#### [RECORDS FOR THE TASK]
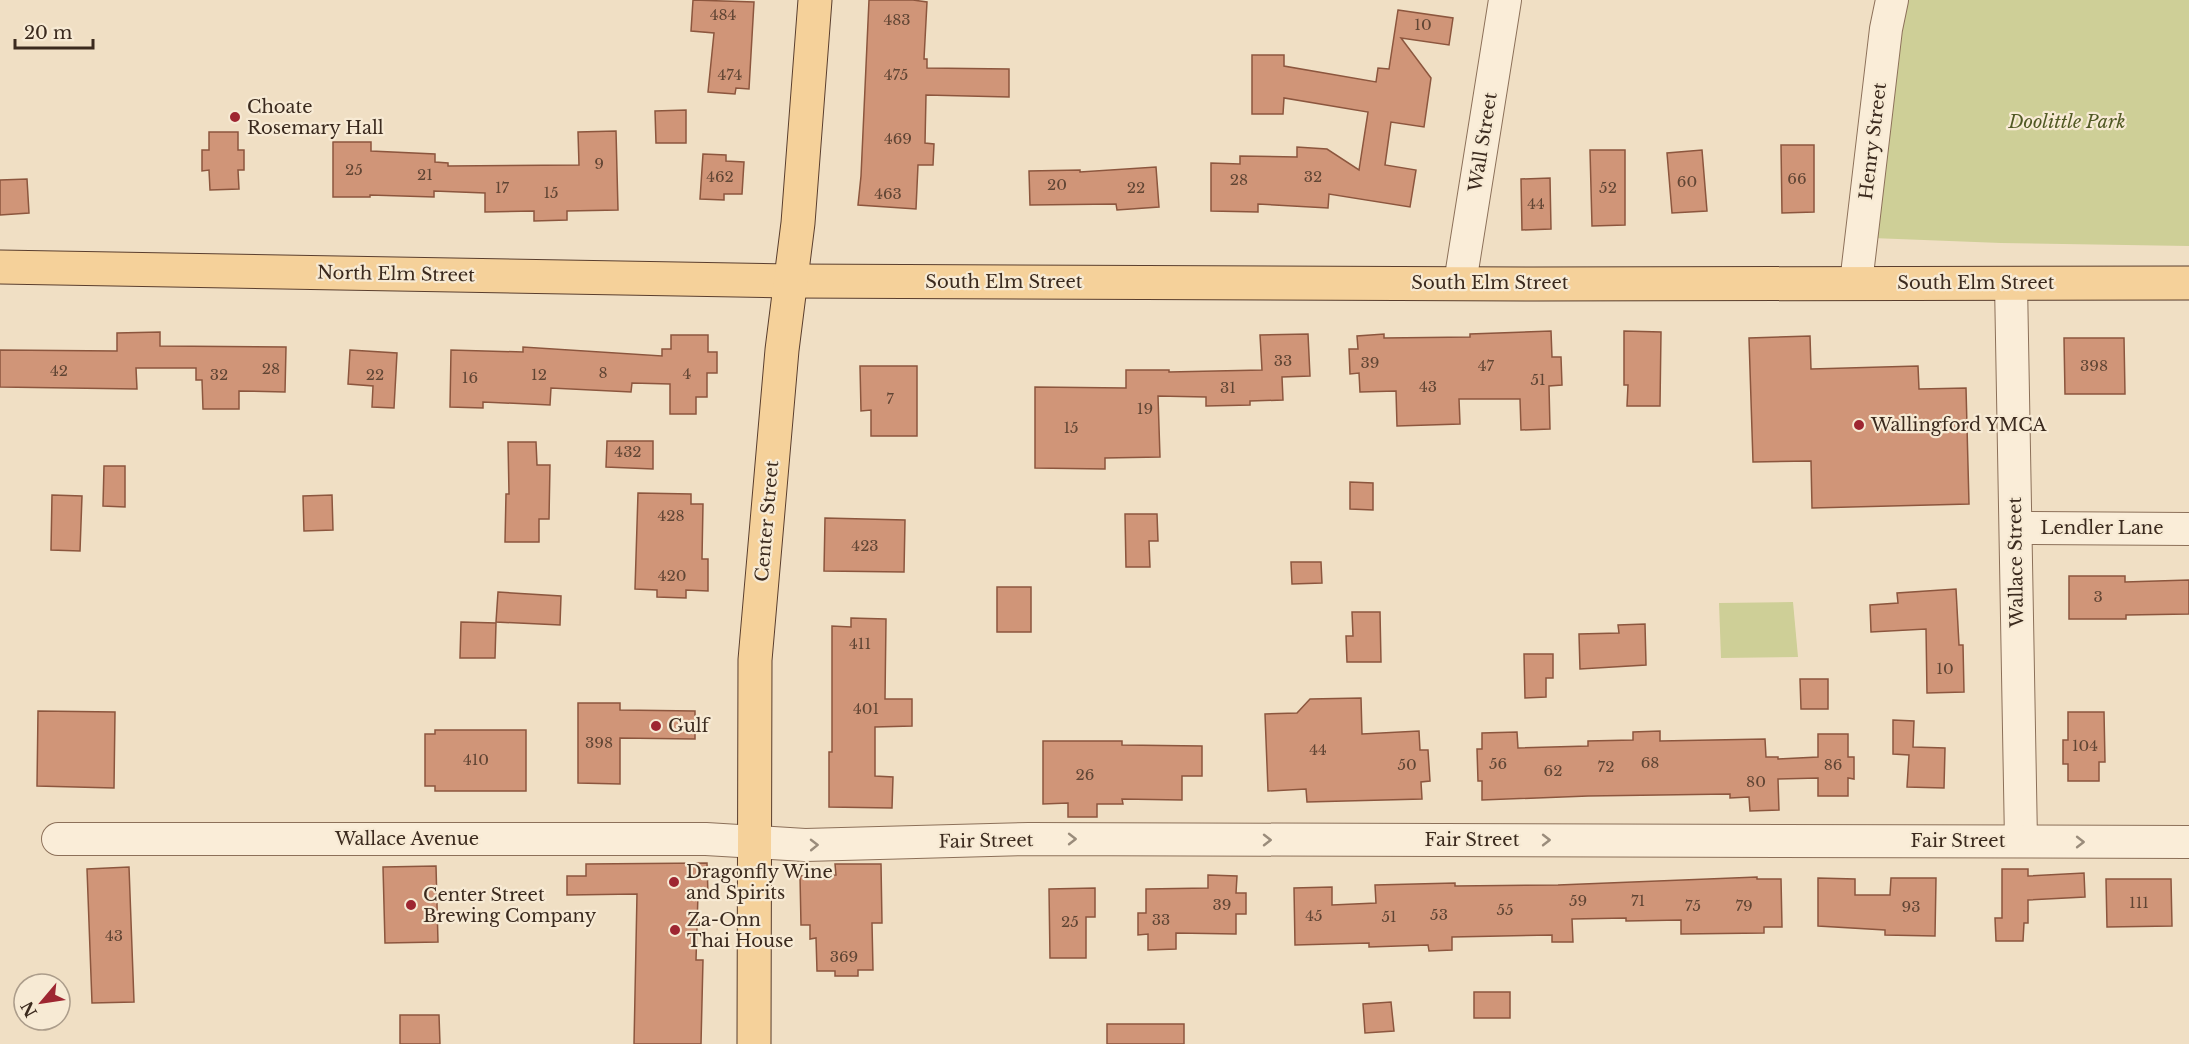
<svg xmlns="http://www.w3.org/2000/svg" width="2189" height="1044" viewBox="0 0 2189 1044" font-family="'Libre Baskerville',serif">
<rect width="100%" height="100%" fill="#f0dfc4"/>
<g fill="#cecf97">
<path d="M 1907,0 L 2189,0 L 2189,246 L 2001,243 L 1872,238 Z"/>
<path d="M 1793,602 L 1798,657 L 1721,658 L 1719,603 Z"/>
</g>
<g fill="#d09578" stroke="#8c563e" stroke-width="1.5">
<path d="M 693,0 L 754,2 L 749,89 L 736,88 L 735,94 L 708,92 L 714,33 L 691,31 Z"/>
<path d="M 869,0 L 913,0 L 927,2 L 924,59 L 927,59 L 927,68 L 1009,69 L 1009,97 L 926,95 L 925,143 L 934,144 L 933,165 L 918,165 L 916,209 L 858,205 L 861,176 Z"/>
<path d="M 1398,10 L 1453,18 L 1449,45 L 1401,38 L 1431,78 L 1424,127 L 1391,122 L 1385,165 L 1416,170 L 1410,207 L 1329,194 L 1328,208 L 1258,204 L 1258,212 L 1211,211 L 1211,163 L 1240,164 L 1240,156 L 1297,157 L 1297,147 L 1327,149 L 1359,170 L 1368,112 L 1284,98 L 1283,114 L 1252,114 L 1252,55 L 1284,55 L 1284,66 L 1376,82 L 1378,68 L 1389,69 Z"/>
<path d="M 686,110 L 686,143 L 656,143 L 655,111 Z"/>
<path d="M 616,131 L 618,210 L 567,211 L 567,220 L 534,221 L 534,211 L 485,212 L 485,193 L 434,191 L 434,197 L 370,195 L 370,197 L 333,197 L 333,142 L 371,142 L 371,151 L 435,154 L 435,162 L 448,163 L 448,166 L 579,165 L 578,132 Z"/>
<path d="M 209,132 L 238,132 L 238,150 L 244,150 L 244,170 L 238,170 L 239,189 L 210,190 L 209,170 L 202,171 L 202,150 L 209,150 Z"/>
<path d="M 1781,145 L 1814,145 L 1814,212 L 1782,213 Z"/>
<path d="M 1590,150 L 1625,150 L 1625,225 L 1592,226 Z"/>
<path d="M 1702,150 L 1707,211 L 1672,213 L 1667,153 Z"/>
<path d="M 703,154 L 726,155 L 726,161 L 744,162 L 742,194 L 724,194 L 724,200 L 700,199 Z"/>
<path d="M 1156,167 L 1159,207 L 1117,210 L 1116,204 L 1030,205 L 1029,171 L 1080,170 L 1080,172 Z"/>
<path d="M 1550,178 L 1551,229 L 1522,230 L 1521,179 Z"/>
<path d="M 27,179 L 29,213 L 0,215 L 0,180 Z"/>
<path d="M 1551,331 L 1552,357 L 1561,357 L 1562,385 L 1549,386 L 1550,429 L 1521,430 L 1520,399 L 1459,399 L 1460,424 L 1397,426 L 1396,391 L 1360,392 L 1359,373 L 1350,374 L 1349,349 L 1358,349 L 1357,336 L 1384,334 L 1384,338 L 1470,337 L 1470,334 Z"/>
<path d="M 1624,331 L 1661,332 L 1660,406 L 1627,406 L 1628,385 L 1624,385 Z"/>
<path d="M 160,332 L 160,346 L 286,347 L 285,392 L 239,391 L 239,409 L 203,409 L 202,380 L 196,380 L 196,368 L 136,368 L 137,389 L 0,387 L 0,350 L 117,351 L 117,333 Z"/>
<path d="M 1308,334 L 1310,376 L 1282,377 L 1283,400 L 1250,401 L 1250,405 L 1206,406 L 1206,397 L 1158,396 L 1160,457 L 1105,458 L 1105,469 L 1035,468 L 1035,387 L 1126,388 L 1126,370 L 1169,370 L 1169,372 L 1262,370 L 1260,335 Z"/>
<path d="M 671,335 L 708,335 L 708,352 L 717,352 L 717,373 L 707,373 L 707,397 L 696,397 L 696,414 L 670,414 L 670,384 L 632,383 L 631,392 L 551,388 L 550,405 L 483,402 L 483,408 L 450,407 L 451,350 L 523,352 L 523,347 L 662,356 L 662,349 L 671,349 Z"/>
<path d="M 1810,336 L 1811,369 L 1918,366 L 1919,389 L 1966,388 L 1969,504 L 1812,508 L 1811,461 L 1753,462 L 1749,338 Z"/>
<path d="M 2064,338 L 2124,338 L 2125,394 L 2065,394 Z"/>
<path d="M 350,350 L 397,353 L 394,408 L 372,407 L 373,386 L 348,384 Z"/>
<path d="M 860,366 L 917,366 L 917,436 L 871,436 L 871,410 L 861,411 Z"/>
<path d="M 607,441 L 653,441 L 653,469 L 606,467 Z"/>
<path d="M 508,442 L 536,442 L 537,465 L 550,465 L 549,519 L 539,519 L 539,542 L 505,542 L 506,494 L 509,494 Z"/>
<path d="M 104,466 L 125,466 L 125,507 L 103,506 Z"/>
<path d="M 1350,482 L 1373,483 L 1373,510 L 1350,509 Z"/>
<path d="M 638,493 L 691,494 L 691,504 L 703,504 L 702,559 L 708,559 L 708,591 L 686,590 L 686,598 L 657,597 L 657,590 L 635,589 Z"/>
<path d="M 52,495 L 82,496 L 80,551 L 51,550 Z"/>
<path d="M 332,495 L 333,530 L 304,531 L 303,496 Z"/>
<path d="M 1125,514 L 1157,514 L 1158,541 L 1149,541 L 1150,567 L 1126,567 Z"/>
<path d="M 825,518 L 905,520 L 904,572 L 824,571 Z"/>
<path d="M 1291,562 L 1321,562 L 1322,583 L 1292,584 Z"/>
<path d="M 2069,576 L 2125,576 L 2125,582 L 2189,580 L 2189,614 L 2126,615 L 2126,619 L 2069,619 Z"/>
<rect x="997" y="587" width="34" height="45"/>
<path d="M 1956,589 L 1959,645 L 1963,645 L 1964,692 L 1927,693 L 1926,629 L 1871,632 L 1870,605 L 1898,603 L 1897,593 Z"/>
<path d="M 498,592 L 561,596 L 560,625 L 496,622 Z"/>
<path d="M 1352,612 L 1380,612 L 1381,662 L 1347,662 L 1346,636 L 1353,636 Z"/>
<path d="M 851,618 L 886,619 L 885,699 L 912,699 L 912,726 L 875,727 L 875,776 L 893,777 L 892,808 L 829,807 L 829,752 L 832,752 L 832,626 L 851,627 Z"/>
<path d="M 461,622 L 496,623 L 495,658 L 460,658 Z"/>
<path d="M 1645,624 L 1646,665 L 1580,669 L 1579,634 L 1619,633 L 1618,625 Z"/>
<path d="M 1524,654 L 1553,654 L 1553,678 L 1546,678 L 1546,697 L 1525,698 Z"/>
<path d="M 1800,679 L 1828,679 L 1828,709 L 1801,709 Z"/>
<path d="M 1361,698 L 1362,734 L 1419,731 L 1420,750 L 1428,750 L 1430,781 L 1421,782 L 1422,799 L 1307,802 L 1306,789 L 1268,791 L 1265,714 L 1297,713 L 1310,699 Z"/>
<path d="M 578,703 L 620,703 L 620,710 L 695,711 L 695,739 L 620,738 L 620,784 L 578,783 Z"/>
<path d="M 38,711 L 115,712 L 114,788 L 37,786 Z"/>
<path d="M 2068,712 L 2104,712 L 2105,762 L 2099,762 L 2099,781 L 2068,781 L 2068,764 L 2063,764 L 2063,740 L 2068,740 Z"/>
<path d="M 1893,720 L 1914,721 L 1913,747 L 1945,748 L 1944,788 L 1907,787 L 1909,755 L 1893,754 Z"/>
<path d="M 435,730 L 526,730 L 526,791 L 435,791 L 435,786 L 425,786 L 425,734 L 435,734 Z"/>
<path d="M 1660,731 L 1660,741 L 1765,739 L 1766,757 L 1778,757 L 1778,759 L 1818,757 L 1818,734 L 1848,734 L 1848,757 L 1854,757 L 1854,779 L 1848,778 L 1848,796 L 1818,796 L 1818,778 L 1778,779 L 1779,810 L 1750,811 L 1749,797 L 1730,798 L 1730,794 L 1588,796 L 1482,800 L 1482,781 L 1478,781 L 1477,749 L 1482,749 L 1482,733 L 1517,732 L 1518,748 L 1588,746 L 1588,741 L 1633,740 L 1633,732 Z"/>
<path d="M 1043,741 L 1122,741 L 1122,745 L 1202,746 L 1202,776 L 1182,776 L 1182,800 L 1122,799 L 1123,804 L 1097,804 L 1097,817 L 1068,817 L 1068,803 L 1043,804 Z"/>
<path d="M 707,863 L 708,894 L 698,894 L 696,960 L 703,960 L 701,1044 L 634,1044 L 637,894 L 567,895 L 567,876 L 586,876 L 586,864 Z"/>
<path d="M 835,864 L 881,864 L 882,923 L 872,923 L 873,970 L 858,970 L 858,976 L 835,976 L 835,971 L 817,971 L 816,938 L 810,939 L 810,925 L 801,925 L 800,876 L 836,875 Z"/>
<path d="M 436,866 L 438,942 L 385,943 L 383,867 Z"/>
<path d="M 129,867 L 134,1002 L 92,1003 L 87,869 Z"/>
<path d="M 2002,869 L 2028,869 L 2028,876 L 2084,873 L 2085,897 L 2028,900 L 2028,923 L 2024,923 L 2023,941 L 1996,941 L 1995,918 L 2002,918 Z"/>
<path d="M 1208,875 L 1237,876 L 1236,893 L 1246,893 L 1246,914 L 1236,914 L 1236,934 L 1176,933 L 1176,949 L 1148,950 L 1148,934 L 1138,935 L 1138,913 L 1146,913 L 1146,889 L 1208,888 Z"/>
<path d="M 1757,877 L 1757,879 L 1781,879 L 1782,927 L 1764,927 L 1764,933 L 1681,934 L 1681,920 L 1626,921 L 1626,918 L 1572,919 L 1573,942 L 1552,942 L 1552,935 L 1452,937 L 1452,950 L 1429,951 L 1428,945 L 1369,947 L 1369,943 L 1295,945 L 1294,888 L 1332,887 L 1332,905 L 1376,903 L 1375,885 L 1455,883 L 1455,886 L 1558,885 Z"/>
<path d="M 1818,878 L 1855,879 L 1855,895 L 1890,895 L 1891,878 L 1936,878 L 1935,936 L 1885,935 L 1885,930 L 1818,926 Z"/>
<path d="M 2106,879 L 2171,879 L 2172,926 L 2107,927 Z"/>
<path d="M 1095,888 L 1095,917 L 1086,917 L 1086,958 L 1050,958 L 1049,889 Z"/>
<rect x="1474" y="992" width="36" height="26"/>
<path d="M 1391,1002 L 1394,1031 L 1365,1033 L 1363,1004 Z"/>
<path d="M 400,1015 L 439,1015 L 440,1044 L 400,1044 Z"/>
<rect x="1107" y="1024" width="77" height="20"/>
</g>
<g fill="none" stroke-linecap="round" stroke-linejoin="round">
<defs>
<g id="minor">
<path d="M 1460,283 L 1505,0"/>
<path d="M 1856,283 L 1886,29 L 1892,0"/>
<path d="M 2011,283 L 2021,841"/>
<path d="M 2016,528 L 2189,529"/>
<path d="M 58,839 L 706,839 L 805,845 L 1029,839 L 2189,842"/>
</g>
<g id="major">
<path d="M 0,267 L 791,281 L 1534,284 L 2189,283"/>
<path d="M 754,1044 L 755,660 L 782,350 L 798,223 L 815,0"/>
</g>
</defs>
<use href="#minor" stroke="#8c7059" stroke-width="34"/>
<use href="#major" stroke="#5a3e2e" stroke-width="35"/>
<use href="#minor" stroke="#faedd8" stroke-width="32"/>
<use href="#major" stroke="#f5d19a" stroke-width="33"/>
</g>
<defs><path id="oneway-chevron" d="M-2-3.5L2.5 0L-2 3.5" fill="none" stroke-width="1.6" stroke-linecap="round" stroke-linejoin="round" transform="scale(1.5)"/></defs>
<g stroke="#9a8c7b">
<use href="#oneway-chevron" transform="translate(1072 839)"/>
<use href="#oneway-chevron" transform="translate(1267 840)"/>
<use href="#oneway-chevron" transform="translate(1546 840)"/>
<use href="#oneway-chevron" transform="translate(2080 842)"/>
<use href="#oneway-chevron" transform="translate(814 845) rotate(-1)"/>
</g>
<g fill="#9e2631" stroke="#f7ead4" stroke-width="2">
<circle cx="235" cy="117" r="6"/>
<circle cx="1859" cy="425" r="6"/>
<circle cx="656" cy="726" r="6"/>
<circle cx="674" cy="882" r="6"/>
<circle cx="411" cy="905" r="6"/>
<circle cx="675" cy="930" r="6"/>
</g>
<g text-anchor="middle" stroke-width="4.5" stroke-linejoin="round" paint-order="stroke">
<g font-size="15" fill="#604534">
<text x="723" y="20">484</text>
<text x="897" y="25">483</text>
<text x="1423" y="30">10</text>
<text x="730" y="80">474</text>
<text x="896" y="80">475</text>
<text x="898" y="144">469</text>
<text x="599" y="169">9</text>
<text x="354" y="175">25</text>
<text x="425" y="180">21</text>
<text x="720" y="182">462</text>
<text x="1313" y="182">32</text>
<text x="1797" y="184">66</text>
<text x="1239" y="185">28</text>
<text x="1687" y="187">60</text>
<text x="1057" y="190">20</text>
<text x="502" y="193">17</text>
<text x="1136" y="193">22</text>
<text x="1608" y="193">52</text>
<text x="551" y="198">15</text>
<text x="888" y="199">463</text>
<text x="1536" y="209">44</text>
<text x="1283" y="366">33</text>
<text x="1370" y="368">39</text>
<text x="1486" y="371">47</text>
<text x="2094" y="371">398</text>
<text x="271" y="374">28</text>
<text x="59" y="376">42</text>
<text x="603" y="378">8</text>
<text x="687" y="379">4</text>
<text x="219" y="380">32</text>
<text x="375" y="380">22</text>
<text x="539" y="380">12</text>
<text x="470" y="383">16</text>
<text x="1538" y="385">51</text>
<text x="1428" y="392">43</text>
<text x="1228" y="393">31</text>
<text x="890" y="404">7</text>
<text x="1145" y="414">19</text>
<text x="1071" y="433">15</text>
<text x="628" y="457">432</text>
<text x="671" y="521">428</text>
<text x="865" y="551">423</text>
<text x="672" y="581">420</text>
<text x="2098" y="602">3</text>
<text x="860" y="649">411</text>
<text x="1945" y="674">10</text>
<text x="866" y="714">401</text>
<text x="599" y="748">398</text>
<text x="2085" y="751">104</text>
<text x="1318" y="755">44</text>
<text x="476" y="765">410</text>
<text x="1650" y="768">68</text>
<text x="1498" y="769">56</text>
<text x="1407" y="770">50</text>
<text x="1833" y="770">86</text>
<text x="1606" y="772">72</text>
<text x="1553" y="776">62</text>
<text x="1085" y="780">26</text>
<text x="1756" y="787">80</text>
<text x="1578" y="906">59</text>
<text x="1638" y="906">71</text>
<text x="2139" y="908">111</text>
<text x="1222" y="910">39</text>
<text x="1693" y="911">75</text>
<text x="1744" y="911">79</text>
<text x="1911" y="912">93</text>
<text x="1505" y="915">55</text>
<text x="1439" y="920">53</text>
<text x="1314" y="921">45</text>
<text x="1389" y="922">51</text>
<text x="1161" y="925">33</text>
<text x="1070" y="927">25</text>
<text x="114" y="941">43</text>
<text x="844" y="962">369</text>
</g>
<g font-size="18" fill="#3b2a1e" stroke="#f7ead4" text-anchor="start">
<text x="247" y="113">Choate<tspan x="247" dy="21">Rosemary Hall</tspan></text>
<text x="1871" y="431">Wallingford YMCA</text>
<text x="668" y="732">Gulf</text>
<text x="686" y="878">Dragonfly Wine<tspan x="686" dy="21">and Spirits</tspan></text>
<text x="423" y="901">Center Street<tspan x="423" dy="21">Brewing Company</tspan></text>
<text x="687" y="926">Za-Onn<tspan x="687" dy="21">Thai House</tspan></text>
</g>
<g font-size="18" font-style="italic" fill="#505924" stroke="#f7ead4">
<text x="2067" y="128">Doolittle Park</text>
</g>
<g font-size="18" fill="#3b2a1e" stroke="#f7ead4">
<text transform="translate(1873 141) rotate(-83)" y="6">Henry Street</text>
<text transform="translate(1483 142) rotate(-81)" y="6">Wall Street</text>
<text transform="translate(396 274) rotate(1)" y="6">North Elm Street</text>
<text x="1004" y="288">South Elm Street</text>
<text x="1490" y="289">South Elm Street</text>
<text x="1976" y="289">South Elm Street</text>
<text transform="translate(767 521) rotate(-85)" y="6">Center Street</text>
<text x="2102" y="534">Lendler Lane</text>
<text transform="translate(2016 562) rotate(-91)" y="6">Wallace Street</text>
<text x="407" y="845">Wallace Avenue</text>
<text x="1472" y="846">Fair Street</text>
<text transform="translate(986 841) rotate(-1)" y="6">Fair Street</text>
<text x="1958" y="847">Fair Street</text>
</g>
</g>
<g transform="translate(42 1002) rotate(241)"><circle r="28" fill="#f7ead4" stroke="#ac9d8b" stroke-width="1.5"/>
<path d="M0-4.5L10 22L0 15L-10 22Z" fill="#9e2631"/>
<text y="-9" font-size="16" font-weight="bold" text-anchor="middle" fill="#3b2a1e">N</text>
</g>
<path d="M15 39v9h78v-9" fill="none" stroke="#3b2a1e" stroke-width="3"/>
<text x="24" y="39" font-size="18" fill="#3b2a1e" stroke="#f7ead4" stroke-width="4.5" paint-order="stroke">20 m</text>
</svg>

#### [AIM OF THE EXERCISE]
Some lines contain the word "rect". Pull each one out of the listing.

#### [SOLUTION TO THIS EXERCISE]
<rect width="100%" height="100%" fill="#f0dfc4"/>
<rect x="997" y="587" width="34" height="45"/>
<rect x="1474" y="992" width="36" height="26"/>
<rect x="1107" y="1024" width="77" height="20"/>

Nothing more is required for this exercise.